Damit verbunden würde ich an Ihrer Stelle nicht ganz auf das Biographische verzichten. Ich halte es für richtig, zunächst nicht mit ausführlichen Biographien anzufangen, aber ich würde von Beginn an ein biographisches Register mit zwei Teilen anlegen: a) bedeutende Personen der Zeitgeschichte (nicht zuletzt jene, die in Ihren Artikeln dann erwähnt werden), b) bedeutende Zeithistoriker. Wenn Sie eine reine Namenliste (auch lebender Personen) haben und diese Namen PND-identifizieren können, können Sie a) wiederum quasi-automatisch auf (stets aktualisierte) Literatur von und über diese Personen in der DNB verweisen und b) die Namen mit Links auf online-Biographien anderer wissenschaftlicher Unternehmen versehen, um deren biographische Arbeit im Rahmen ihres Projekts nutzbar zu machen. Schließlich böte sich die Gelegenheit, Docupedia über das biographische Register mit den Namenregistern anderer Projekte des ZZF zu verlinken und somit eine Knotenstelle zur Vernetzung Ihrer eigenen Projekte herzustellen.

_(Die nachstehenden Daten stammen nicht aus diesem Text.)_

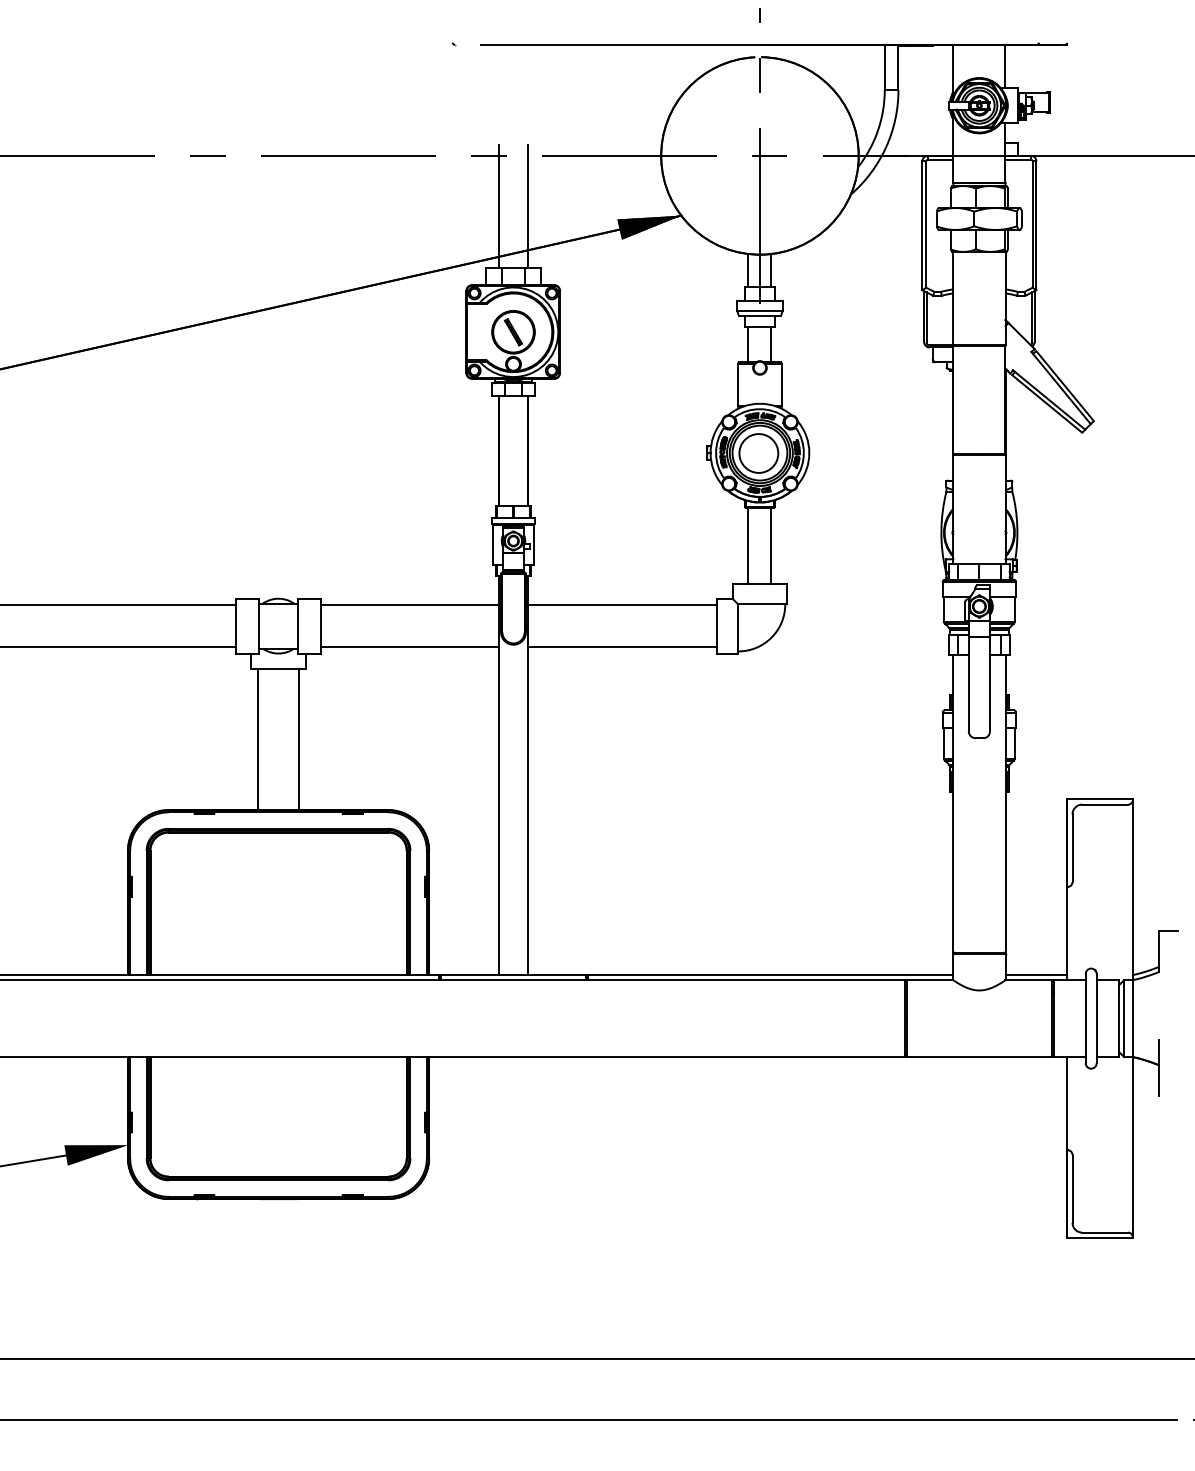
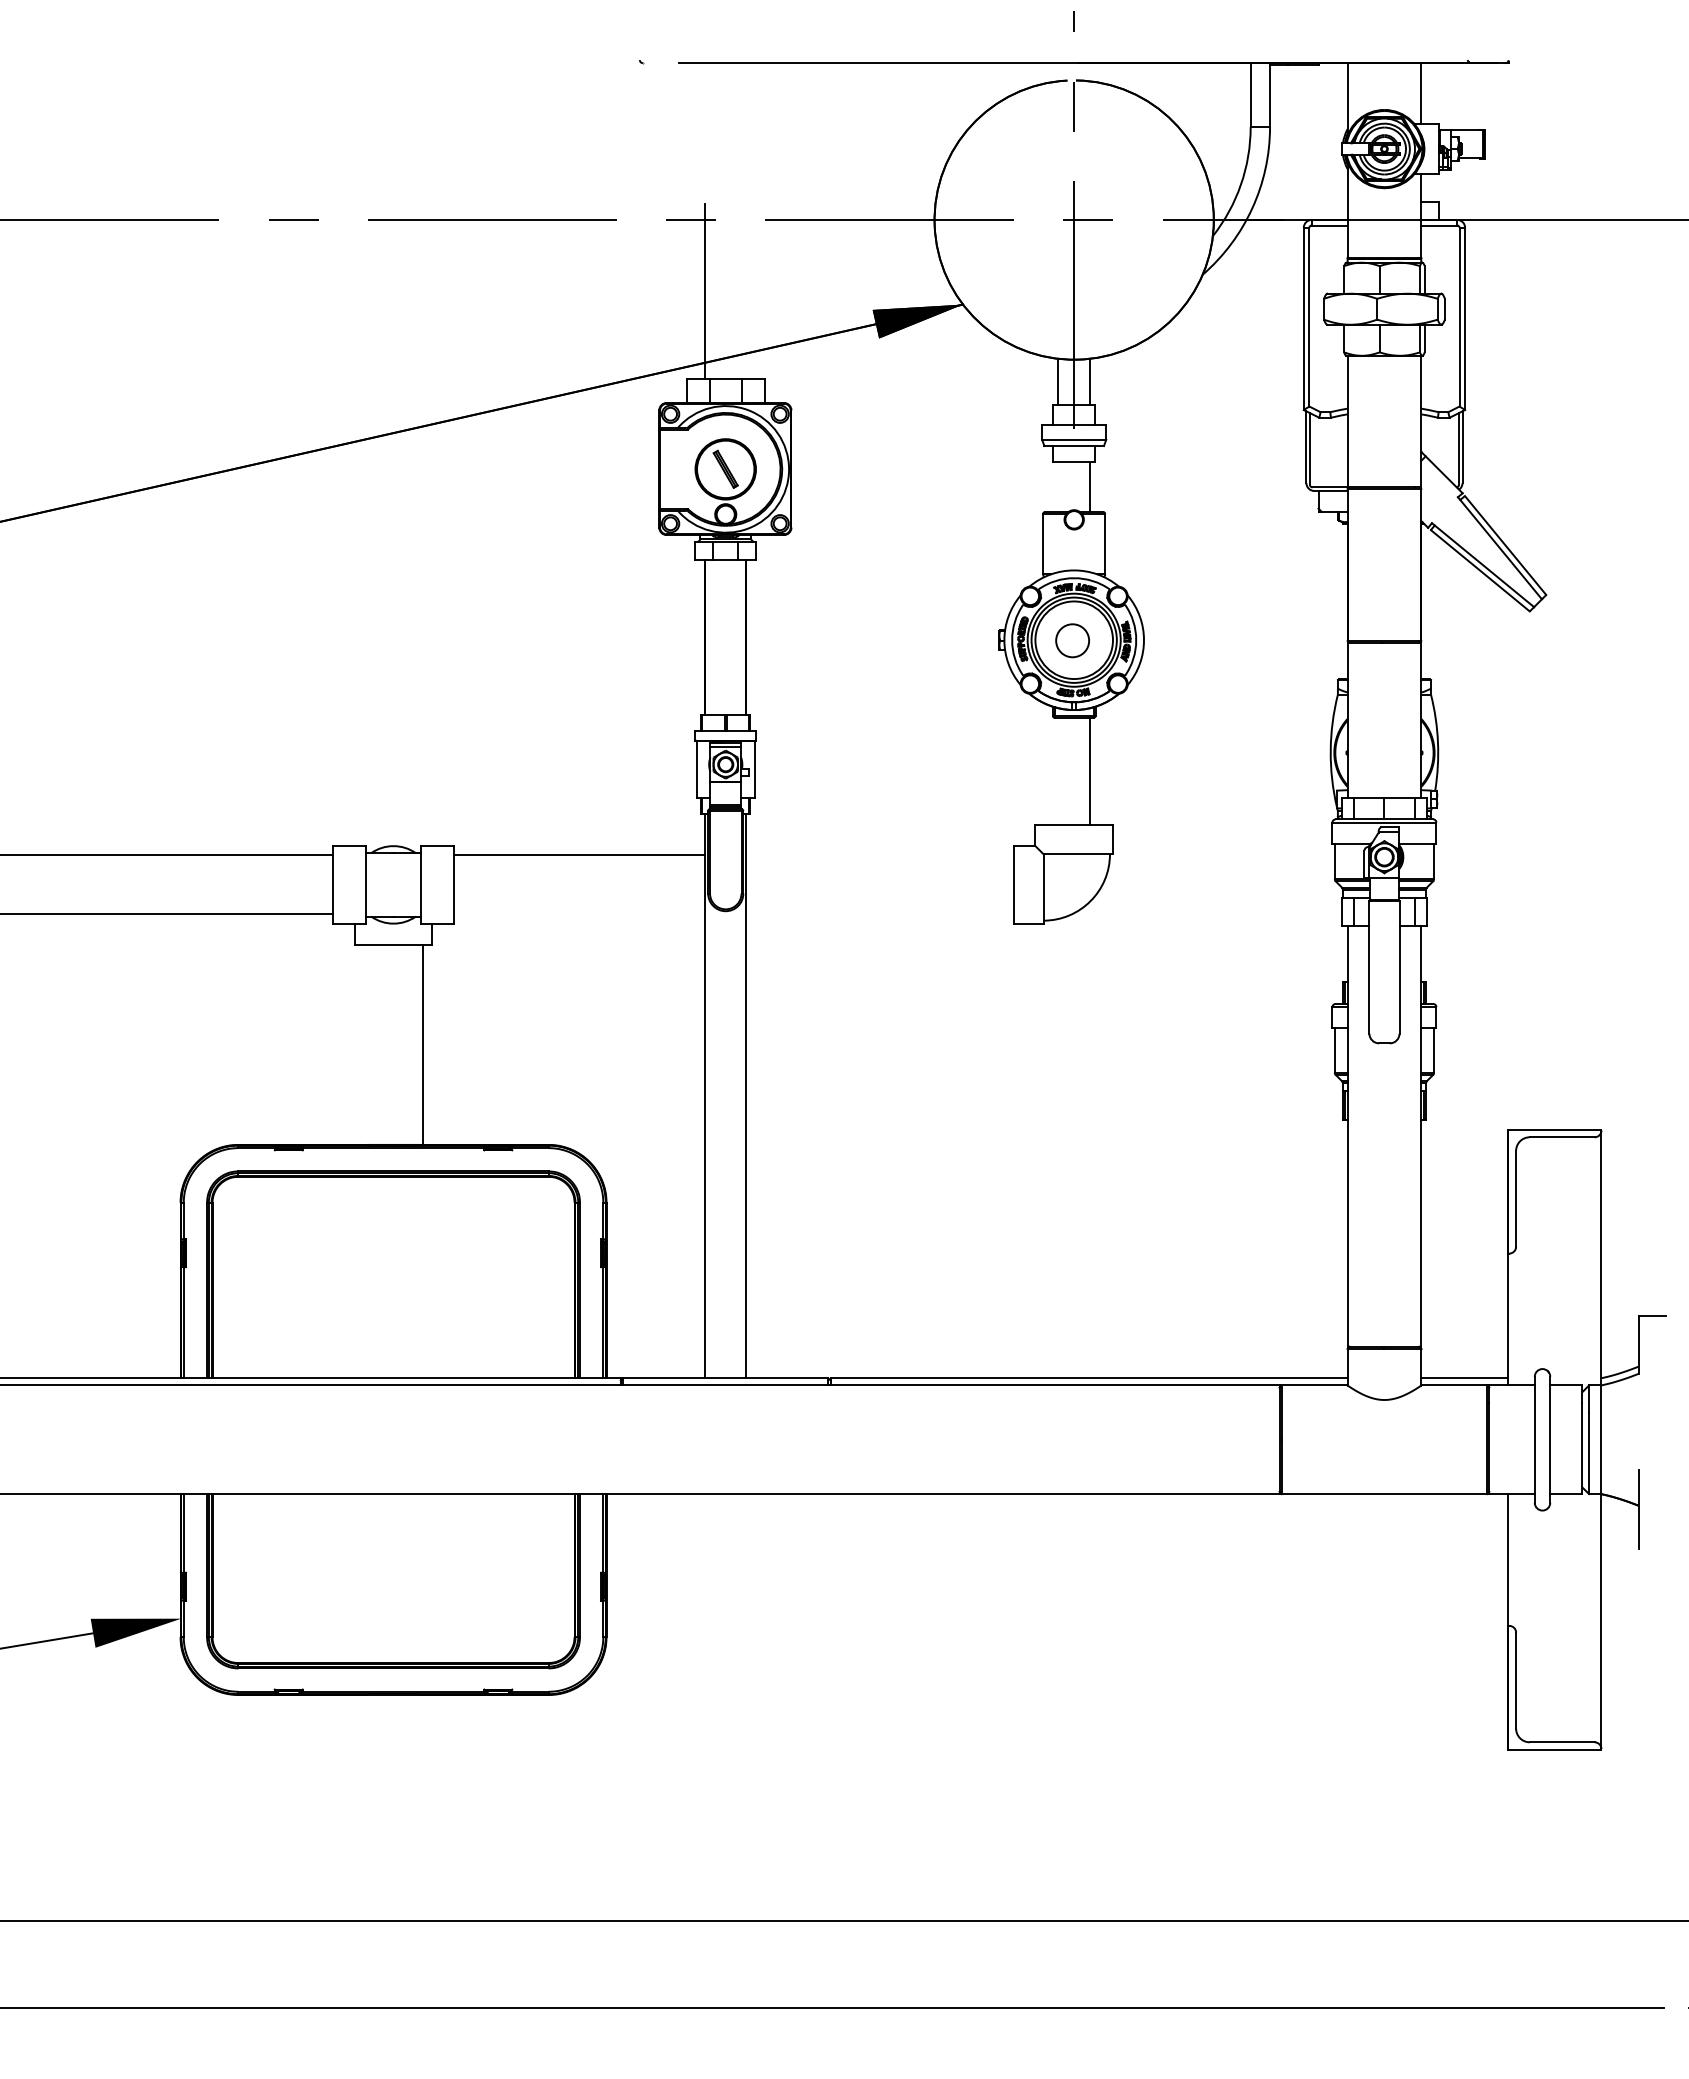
line: (528, 206) -> (746, 291), removed
line: (748, 345) -> (1057, 487), removed
circle: (758, 453) -> (1072, 640), size x0.6
line: (748, 545) -> (1057, 770), removed
line: (622, 605) -> (880, 855), removed
line: (410, 647) -> (579, 914), removed
line: (622, 647) -> (880, 914), removed
line: (257, 739) -> (364, 1044), removed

Ein letztes ist der Name Ihres Projektes, den ich weiterhin für nicht ganz glücklich halte. Er ist mir zum einen zu nah an “Wikipedia”, gegenüber der Sie sich m.E. eher als Wissenschaftsprojekt profilieren sollten, und zum anderen insinuiert er eine Dokumentensammlung, die Sie ja höchstens in zweiter Linie zu sein beabsichtigen.
Dies nur als Anregungen. Ich wünsche Ihnen alles Gute!